Author Response: We agree with the reviewer. We discuss the different responses/function of eHSP70 and iHSP70 (introduction).
- In the discussion session, the authors spent huge effort speculating why they believe Covid-19 increases the risk of T2 diabetes. While this is an interesting hypothesis, however, this part is too long for just a part of the discussion. Please either shorten it, or include it in the main text with more data support.
Author Response: As discussed before, we modified the hypotheses in the text and figure. We hope that our change is satisfactory.
Reviewer 3 Report
DearAuthors,
I have read the manuscript and I send you my comments:
1) I think that the number of enrolled patients is very low, it is a retrospective study therefore more samples must be added
2) please add more clinical data in order to evaluate a role of sex and drugs in this protein expression
3) please describe the type of diabetes and the drugs used in these patients, in order to estimate the possibile activity of these drugs in the protein expression
4) please add the time set of protein expression before and after covid-19
Author Response
Comments and Suggestions for Authors
DearAuthors,
I have read the manuscript and I send you my comments:
1) I think that the number of enrolled patients is very low, it is a retrospective study therefore more samples must be added
Author Response: We understand the reviewer concern. However, despite the sample size, including more patients is not feasible, as, fortunately, ICU admissions due covid-19 are very low at this time.

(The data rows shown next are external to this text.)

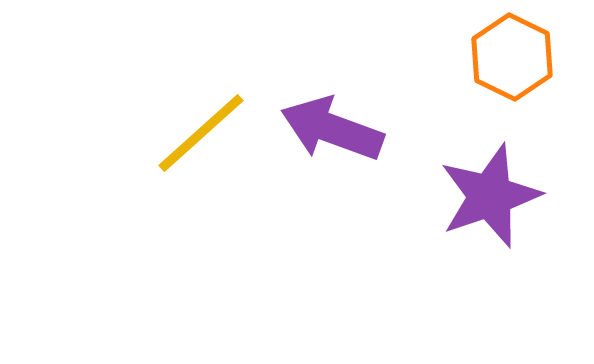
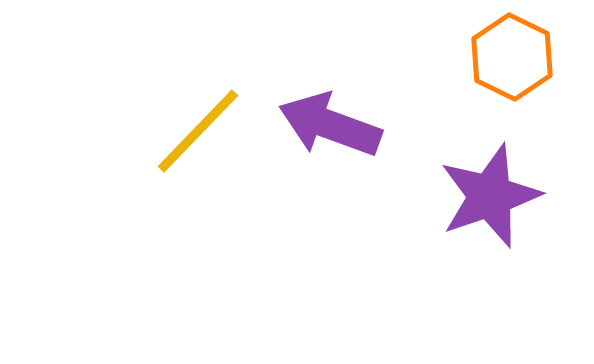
purple arrow: moved 2 px left, 4 px up
yellow line: moved 3 px left, 2 px up; rotated 4 degrees counterclockwise
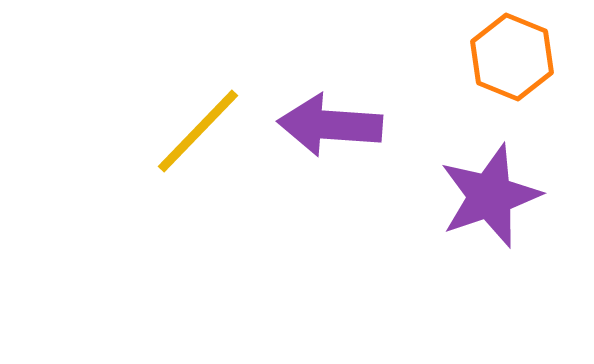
orange hexagon: rotated 4 degrees counterclockwise
purple arrow: rotated 16 degrees counterclockwise
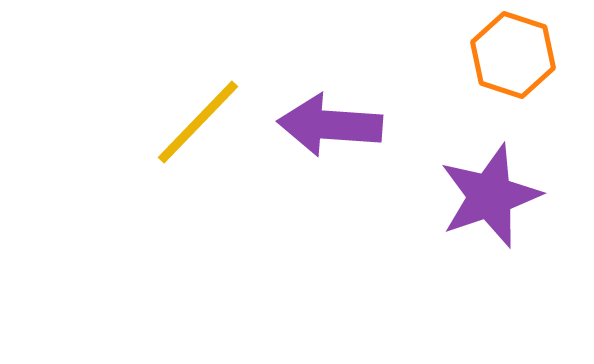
orange hexagon: moved 1 px right, 2 px up; rotated 4 degrees counterclockwise
yellow line: moved 9 px up
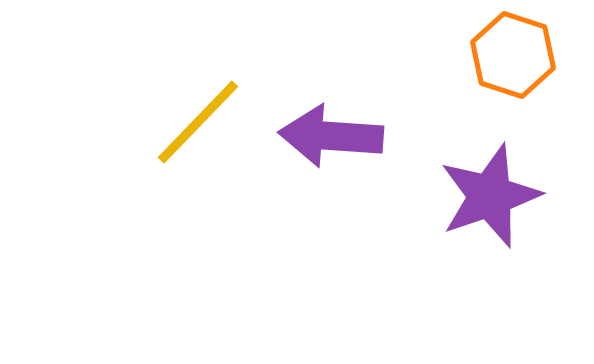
purple arrow: moved 1 px right, 11 px down
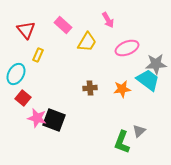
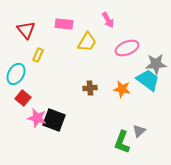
pink rectangle: moved 1 px right, 1 px up; rotated 36 degrees counterclockwise
orange star: rotated 18 degrees clockwise
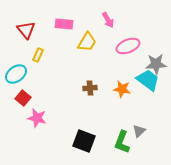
pink ellipse: moved 1 px right, 2 px up
cyan ellipse: rotated 25 degrees clockwise
black square: moved 30 px right, 21 px down
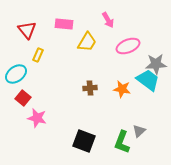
red triangle: moved 1 px right
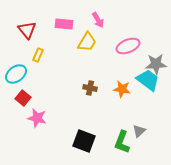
pink arrow: moved 10 px left
brown cross: rotated 16 degrees clockwise
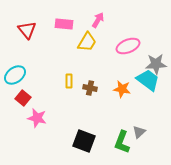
pink arrow: rotated 119 degrees counterclockwise
yellow rectangle: moved 31 px right, 26 px down; rotated 24 degrees counterclockwise
cyan ellipse: moved 1 px left, 1 px down
gray triangle: moved 1 px down
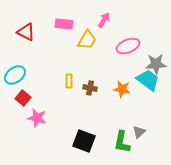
pink arrow: moved 6 px right
red triangle: moved 1 px left, 2 px down; rotated 24 degrees counterclockwise
yellow trapezoid: moved 2 px up
green L-shape: rotated 10 degrees counterclockwise
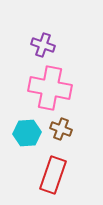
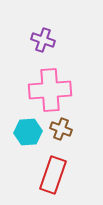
purple cross: moved 5 px up
pink cross: moved 2 px down; rotated 15 degrees counterclockwise
cyan hexagon: moved 1 px right, 1 px up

However, this is a prospective cohort study, and all patients were prospectively included.
2) please add more clinical data in order to evaluate a role of sex and drugs in this protein expression
Author Response: As suggested by the editor, we added additional limitations of our work. As follows:
"Finally, low sample size, inability to stratify data by sex and inability to account for previous medications were also a limitation in this work."

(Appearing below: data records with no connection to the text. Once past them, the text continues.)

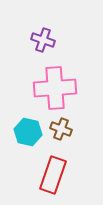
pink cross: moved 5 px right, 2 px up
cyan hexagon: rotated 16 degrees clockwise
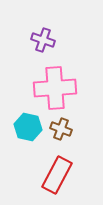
cyan hexagon: moved 5 px up
red rectangle: moved 4 px right; rotated 9 degrees clockwise
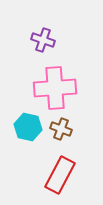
red rectangle: moved 3 px right
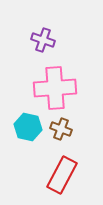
red rectangle: moved 2 px right
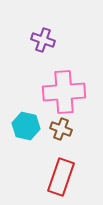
pink cross: moved 9 px right, 4 px down
cyan hexagon: moved 2 px left, 1 px up
red rectangle: moved 1 px left, 2 px down; rotated 9 degrees counterclockwise
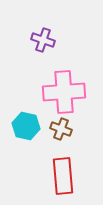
red rectangle: moved 2 px right, 1 px up; rotated 24 degrees counterclockwise
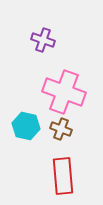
pink cross: rotated 24 degrees clockwise
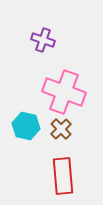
brown cross: rotated 25 degrees clockwise
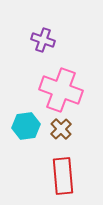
pink cross: moved 3 px left, 2 px up
cyan hexagon: rotated 20 degrees counterclockwise
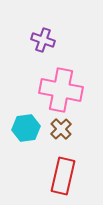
pink cross: rotated 9 degrees counterclockwise
cyan hexagon: moved 2 px down
red rectangle: rotated 18 degrees clockwise
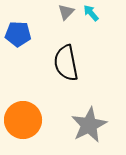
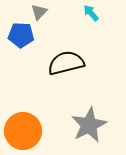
gray triangle: moved 27 px left
blue pentagon: moved 3 px right, 1 px down
black semicircle: rotated 87 degrees clockwise
orange circle: moved 11 px down
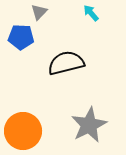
blue pentagon: moved 2 px down
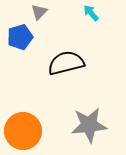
blue pentagon: moved 1 px left; rotated 20 degrees counterclockwise
gray star: rotated 21 degrees clockwise
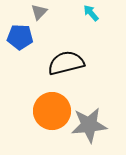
blue pentagon: rotated 20 degrees clockwise
orange circle: moved 29 px right, 20 px up
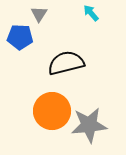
gray triangle: moved 2 px down; rotated 12 degrees counterclockwise
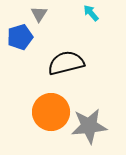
blue pentagon: rotated 20 degrees counterclockwise
orange circle: moved 1 px left, 1 px down
gray star: moved 1 px down
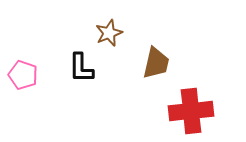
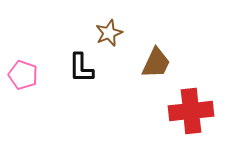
brown trapezoid: rotated 12 degrees clockwise
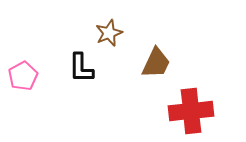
pink pentagon: moved 1 px down; rotated 24 degrees clockwise
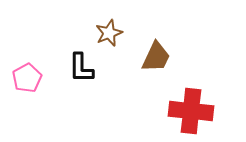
brown trapezoid: moved 6 px up
pink pentagon: moved 4 px right, 2 px down
red cross: rotated 12 degrees clockwise
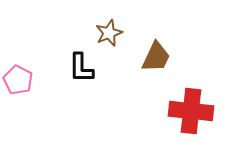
pink pentagon: moved 9 px left, 2 px down; rotated 16 degrees counterclockwise
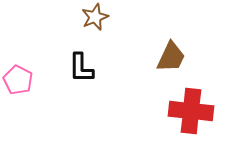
brown star: moved 14 px left, 16 px up
brown trapezoid: moved 15 px right
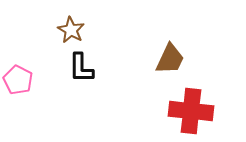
brown star: moved 24 px left, 13 px down; rotated 20 degrees counterclockwise
brown trapezoid: moved 1 px left, 2 px down
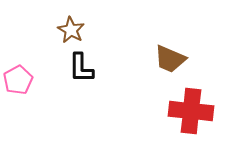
brown trapezoid: rotated 88 degrees clockwise
pink pentagon: rotated 16 degrees clockwise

3) please describe the type of diabetes and the drugs used in these patients, in order to estimate the possibile activity of these drugs in the protein expression
Author Response: Only subjects with type 2 diabetes mellitus were included. Regarding the diabetic drugs: unfortunately, this information is not precise because a high number of subjects were diagnosed at the time of hospital admission, based on their HbA1c, thus not taking drugs. For this reason, discussing the possible effect of drugs, in our opinion, would be inadequate. We understand the reviewer concern, but this is a limitation of our work. Again, we added this as a limitation, in the text. In addition, we added a new table with all information regarding drugs, as supplemental material.
4) please add the time set of protein expression before and after covid-19
Author Response: Unfortunately, there is no data from patients, in regards to protein expression, before covid-19. They were not regular patients from the hospital. Unfortunately, we have no data previous to the disease.
Round 2
Reviewer 2 Report
The authors have addressed all of my comments, I am good with this manuscript being published.
Author Response
We appreciate the time and effort spent by the referee in considering our paper and generating comments, suggesting revisions and corrections. We would like to take this opportunity to thank for the valuable contribution made to improvement of our manuscript.
Reviewer 3 Report
Dear Authors,
I have read tthe manuscript and the responses. I think that more data are necessary to consider this manuscript as acceptable.
Author Response
We appreciate the time and effort spent by the referee in considering our paper and generating comments, suggesting revisions and corrections. We would like to take this opportunity to thank for the valuable contribution made to improvement of our manuscript.
We also added the limitations of the work to the conclusion.